Streetlight Manifesto vs. Victory Records – Fans Treated Like Shit Again

Q: Why do I not have my record yet? I totally want it.
A: Simple – Victory Records has refused to send us any of Streetlight’s new album. Without that – we can not send out pre-orders. Classy move. Read on for more information about your order.

The above is on the front page of Streetlight Manifesto web site.  For some reason Victory Records always ends up in the news.

It first began in August 2006, when Hawthorne Heights filed a lawsuit against Victory Records, accusing the label of creative accounting practices, unpaid royalties and for damaging the band’s reputation and relationship with their fans.

By June, 2008, Hawthorne Heights had dropped the lawsuit and by August 2008, released their third album.  I enjoyed the first two Hawthorne Heights album, however the third album was a disappointment.  By the time Skeletons was released on Wind Up Records, it was all over for Hawthorne Heights.

In 2011, A Day To Remember also filed a suit against Victory Records for unpaid royalties.
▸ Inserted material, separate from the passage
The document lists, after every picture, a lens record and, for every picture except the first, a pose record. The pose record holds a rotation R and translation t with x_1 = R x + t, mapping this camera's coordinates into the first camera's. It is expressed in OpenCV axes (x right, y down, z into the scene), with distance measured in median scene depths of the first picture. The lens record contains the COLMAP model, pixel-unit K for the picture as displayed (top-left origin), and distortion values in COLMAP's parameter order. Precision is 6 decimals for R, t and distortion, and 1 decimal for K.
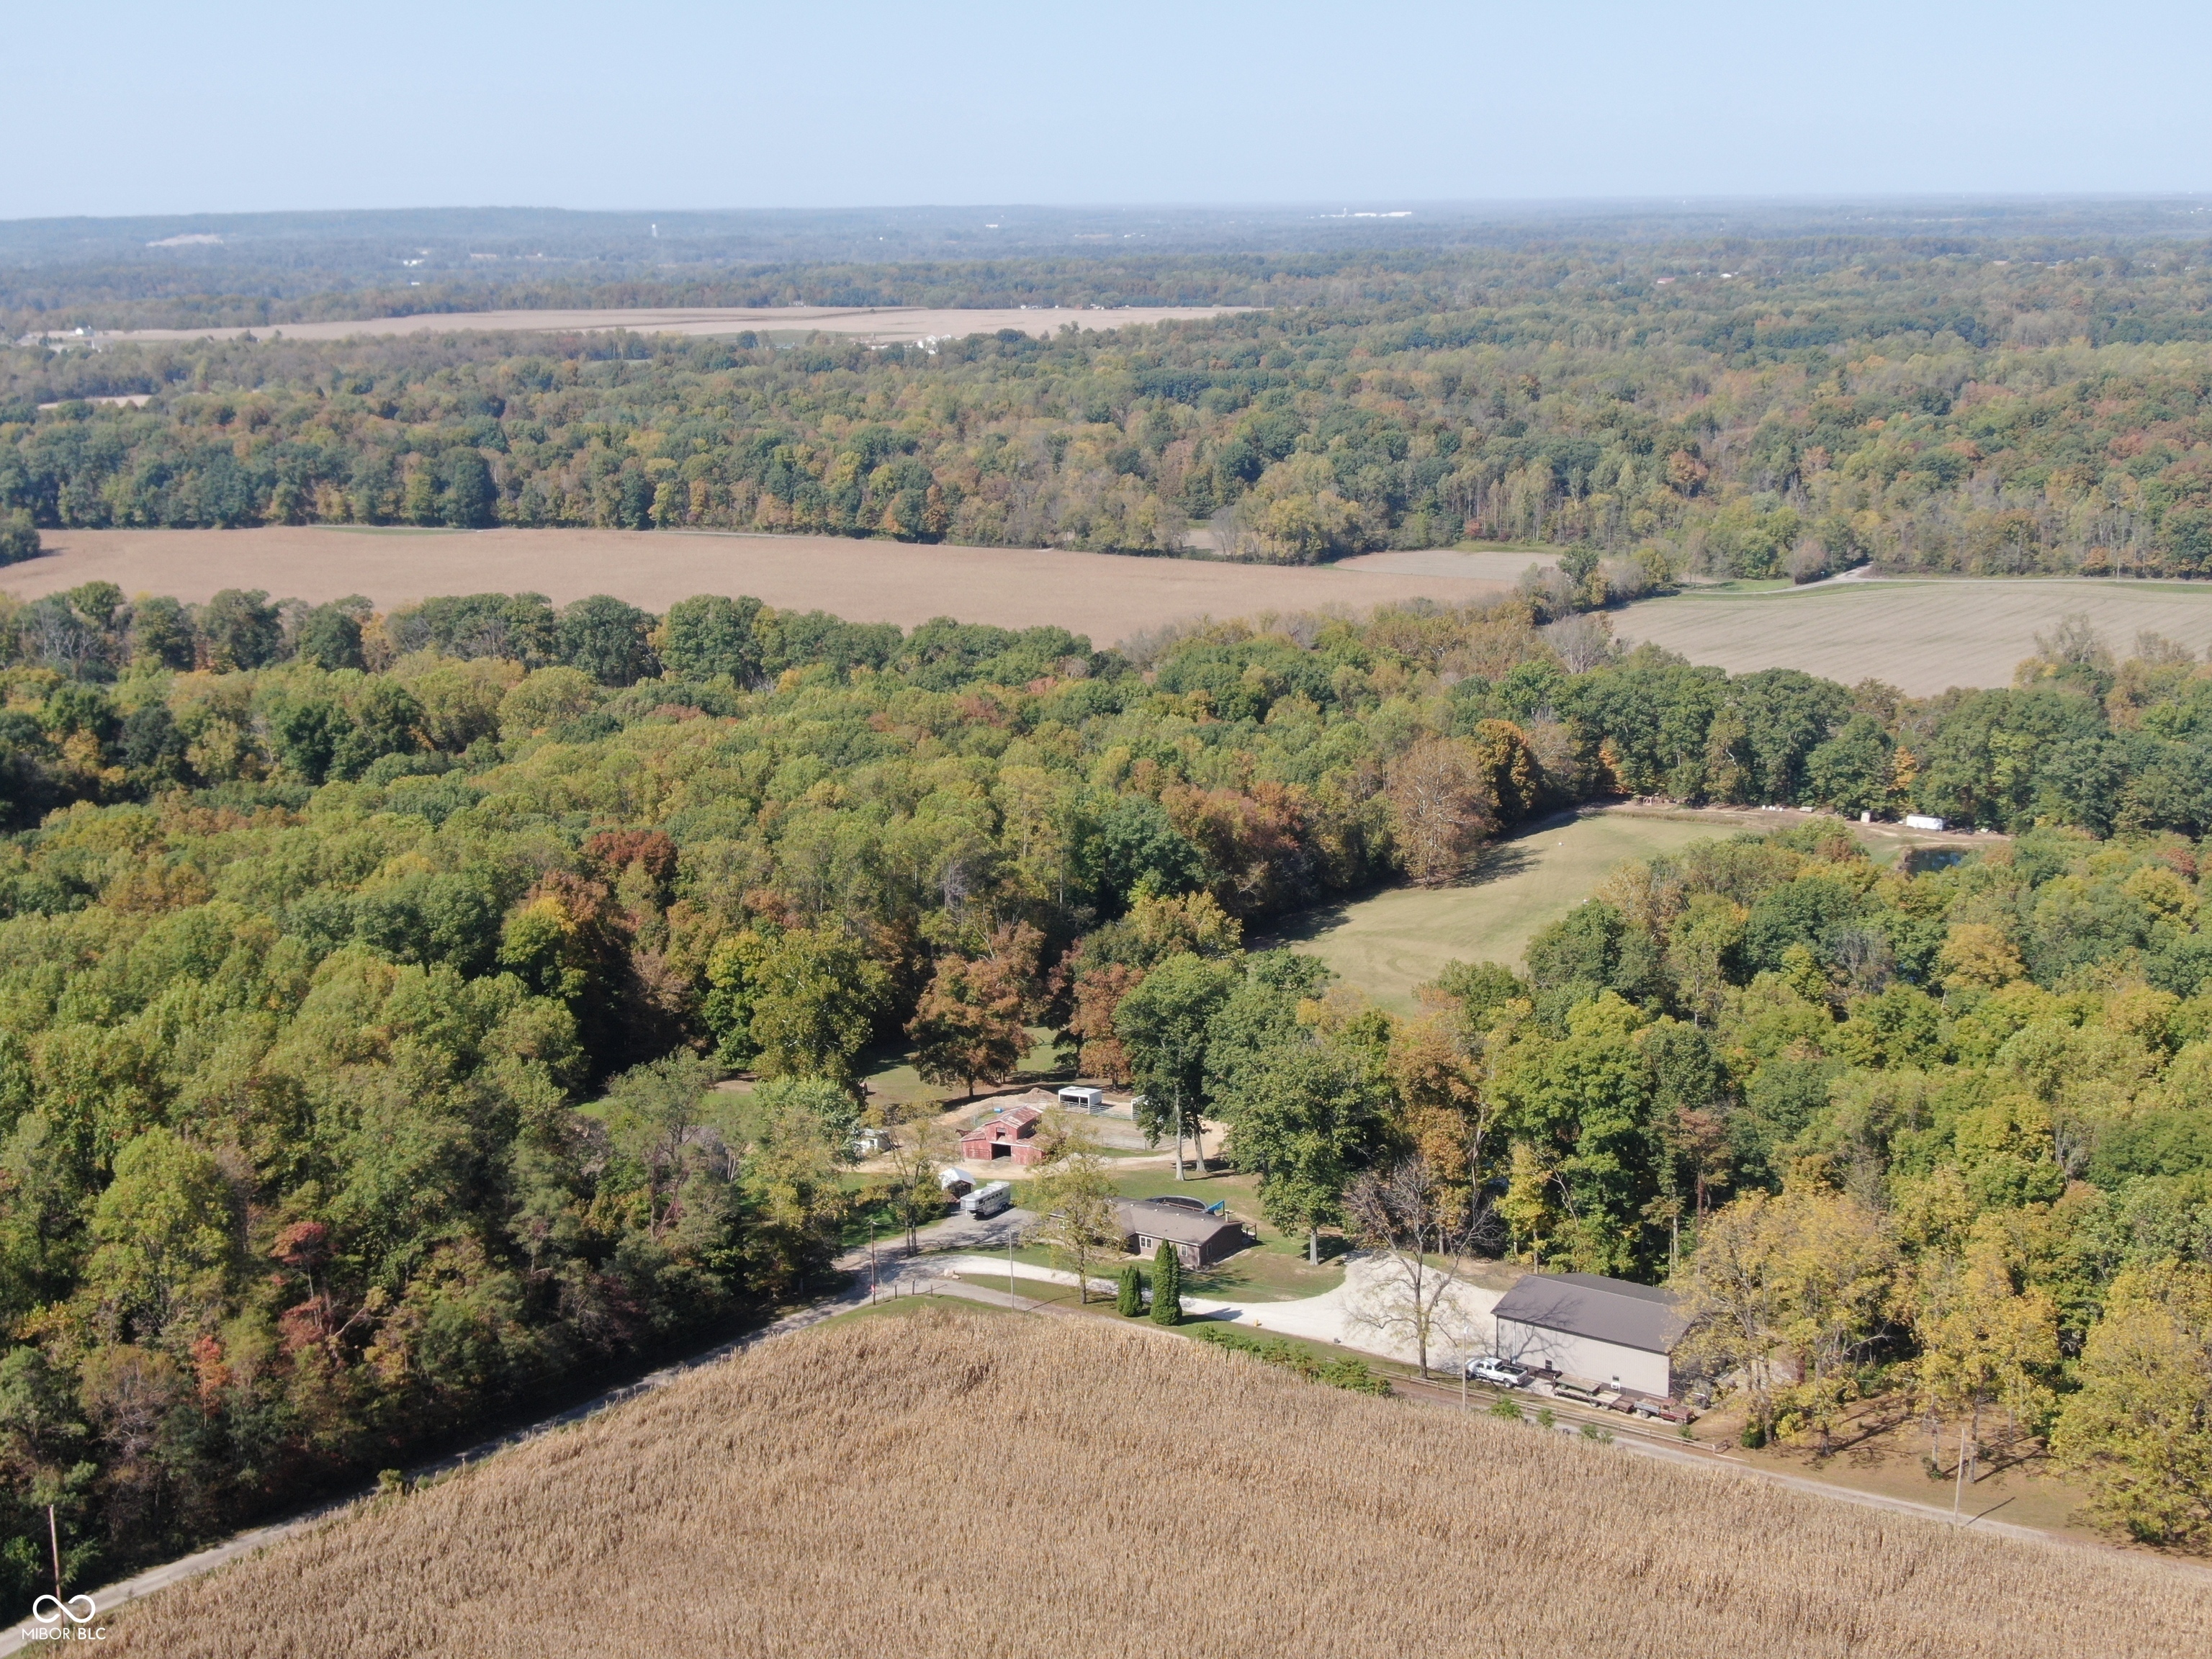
lens RADIAL K [[3282.2, 0, 1106.0], [0, 3282.2, 829.5], [0, 0, 1]] dist [0.304664, -1.536834]
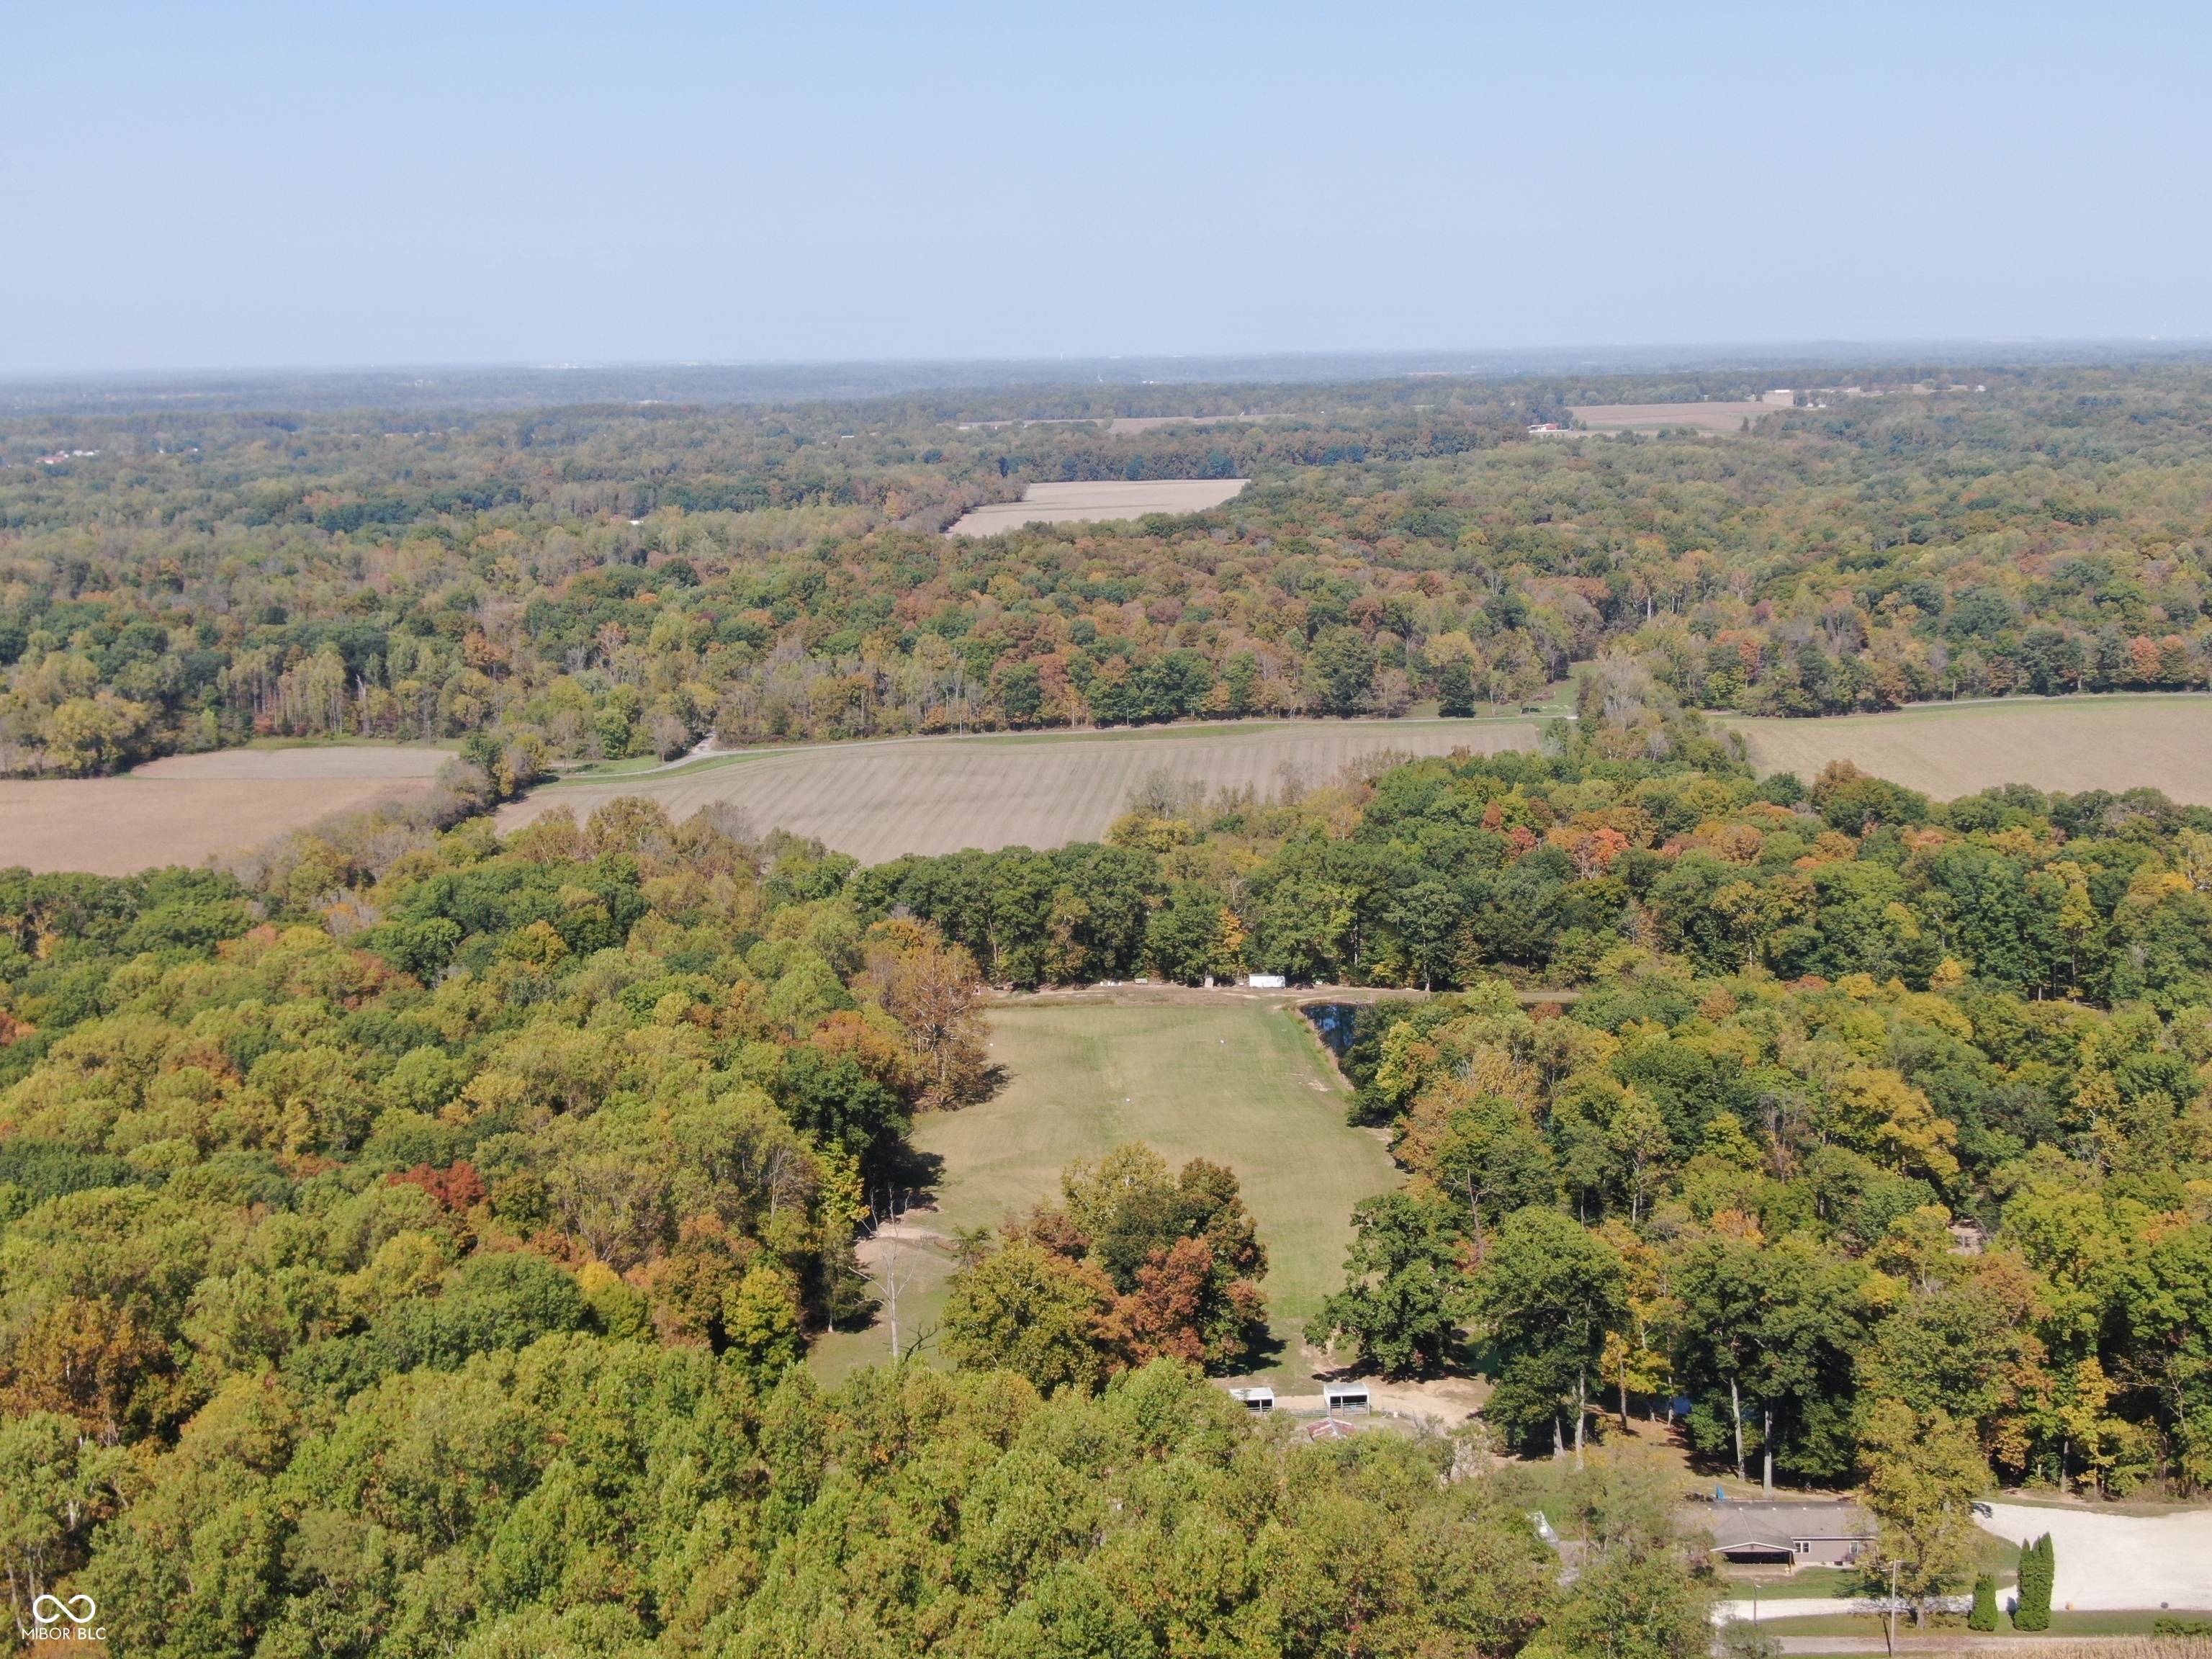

Victory Records is saying that the issue isn’t about unpaid royalties, and that the real issue is the band wanting out of their 5 album contract.

So back to Victory Records and Streetlight Manifesto.  The relationship is so strained, that Streetlight Manifesto even told their fans to download their album from other free sources, to not purchase the album from any physical and online retailers and to only purchase merchandise from the band’s website.

The loser in all of this is the fan.  What Victory Records fail to realise is that fans support bands.  If bands have fan support, then Victory Records will make money as well.  No one buys music because Victory or Century Media or any other label released it.  They buy music because a BAND released it.